Charles-François Lebrun was a French statesman born on the 19th of March 1739 in Saint-Sauveur-Lendelin. He served as Third Consul of the French Republic following Napoleon Bonaparte's 18 Brumaire coup of the 9th and the 10th of November 1799, taking an active part in the reorganization of national finances and the administration of France's départements.
What titles and offices did Charles-François Lebrun hold under Napoleon?
Under Napoleon, Lebrun held the offices of Third Consul, Arch-Treasurer of the French Empire (from 1804), governor-general of Liguria (1805-1806), and governor-general of part of the annexed Netherlands (1811-1813). In 1808 he reluctantly accepted the hereditary title of duc de Plaisance, a duché grand-fief that was not extinguished until 1926.
How did Charles-François Lebrun survive the Reign of Terror?
Lebrun was arrested twice during the Terror. His second arrest in June 1794 put him under threat of the guillotine, but a relative stole his record of prosecution, causing a delay long enough for the Thermidorian Reaction to save him. His first arrest, in September 1793, had ended when the representative on mission Joseph Augustin Crassous intervened on his behalf.

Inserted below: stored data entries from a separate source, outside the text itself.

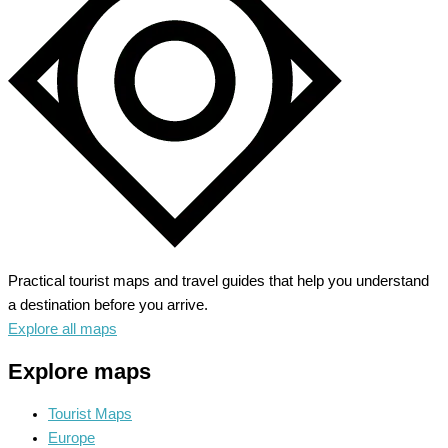
Civilizations
Practical tourist maps and travel guides that help you understand
a destination before you arrive.
Explore all maps
Explore maps
Tourist Maps
Europe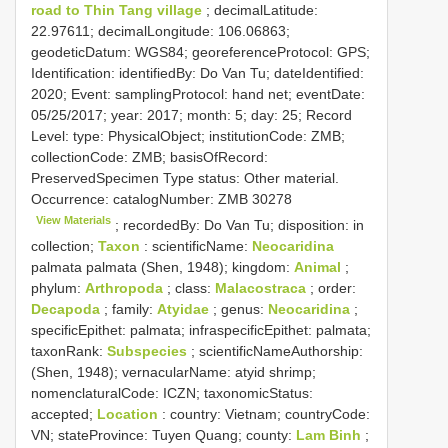
road to Thin Tang village
; decimalLatitude:
22.97611; decimalLongitude: 106.06863;
geodeticDatum: WGS84; georeferenceProtocol: GPS;
Identification: identifiedBy: Do Van Tu; dateIdentified:
2020; Event: samplingProtocol: hand net; eventDate:
05/25/2017; year: 2017; month: 5; day: 25; Record
Level: type: PhysicalObject; institutionCode: ZMB;
collectionCode: ZMB; basisOfRecord:
PreservedSpecimen
Type status:
Other material.
Occurrence: catalogNumber:
ZMB 30278
View Materials
; recordedBy: Do Van Tu; disposition: in
collection;
Taxon
: scientificName:
Neocaridina
palmata palmata (Shen, 1948); kingdom:
Animal
;
phylum:
Arthropoda
; class:
Malacostraca
; order:
Decapoda
; family:
Atyidae
; genus:
Neocaridina
;
specificEpithet: palmata; infraspecificEpithet: palmata;
taxonRank:
Subspecies
; scientificNameAuthorship:
(Shen, 1948); vernacularName: atyid shrimp;
nomenclaturalCode: ICZN; taxonomicStatus:
accepted;
Location
: country: Vietnam; countryCode:
VN; stateProvince: Tuyen Quang; county:
Lam Binh
;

What literary works did Charles-François Lebrun translate?
Lebrun translated Torquato Tasso's Jerusalem Delivered in 1774 and the Iliad in 1776. He undertook both translations after the fall of Chancellor Maupéou, during a period of retreat to his property in Grillon.
What was Charles-François Lebrun's political stance during the French Revolution?
Lebrun professed Liberalism in the National Constituent Assembly, where he sat as deputy for the Third Estate in the bailiwick of Dourdan. He remained a partisan of constitutional monarchy even after Louis XVI's flight to Varennes in June 1791, which made him a target for the Jacobin Club. In 1795, he voted against prosecuting Jacobins, favouring national reconciliation.
Where did Charles-François Lebrun die and when?
Lebrun died on the 16th of June 1824 in Sainte-Mesme, a commune then in Seine-et-Oise and now in Yvelines. He had been recalled to the House of Peers in 1819 after a suspension that followed his acceptance of Napoleon's grand maître de l'Université post during the Hundred Days.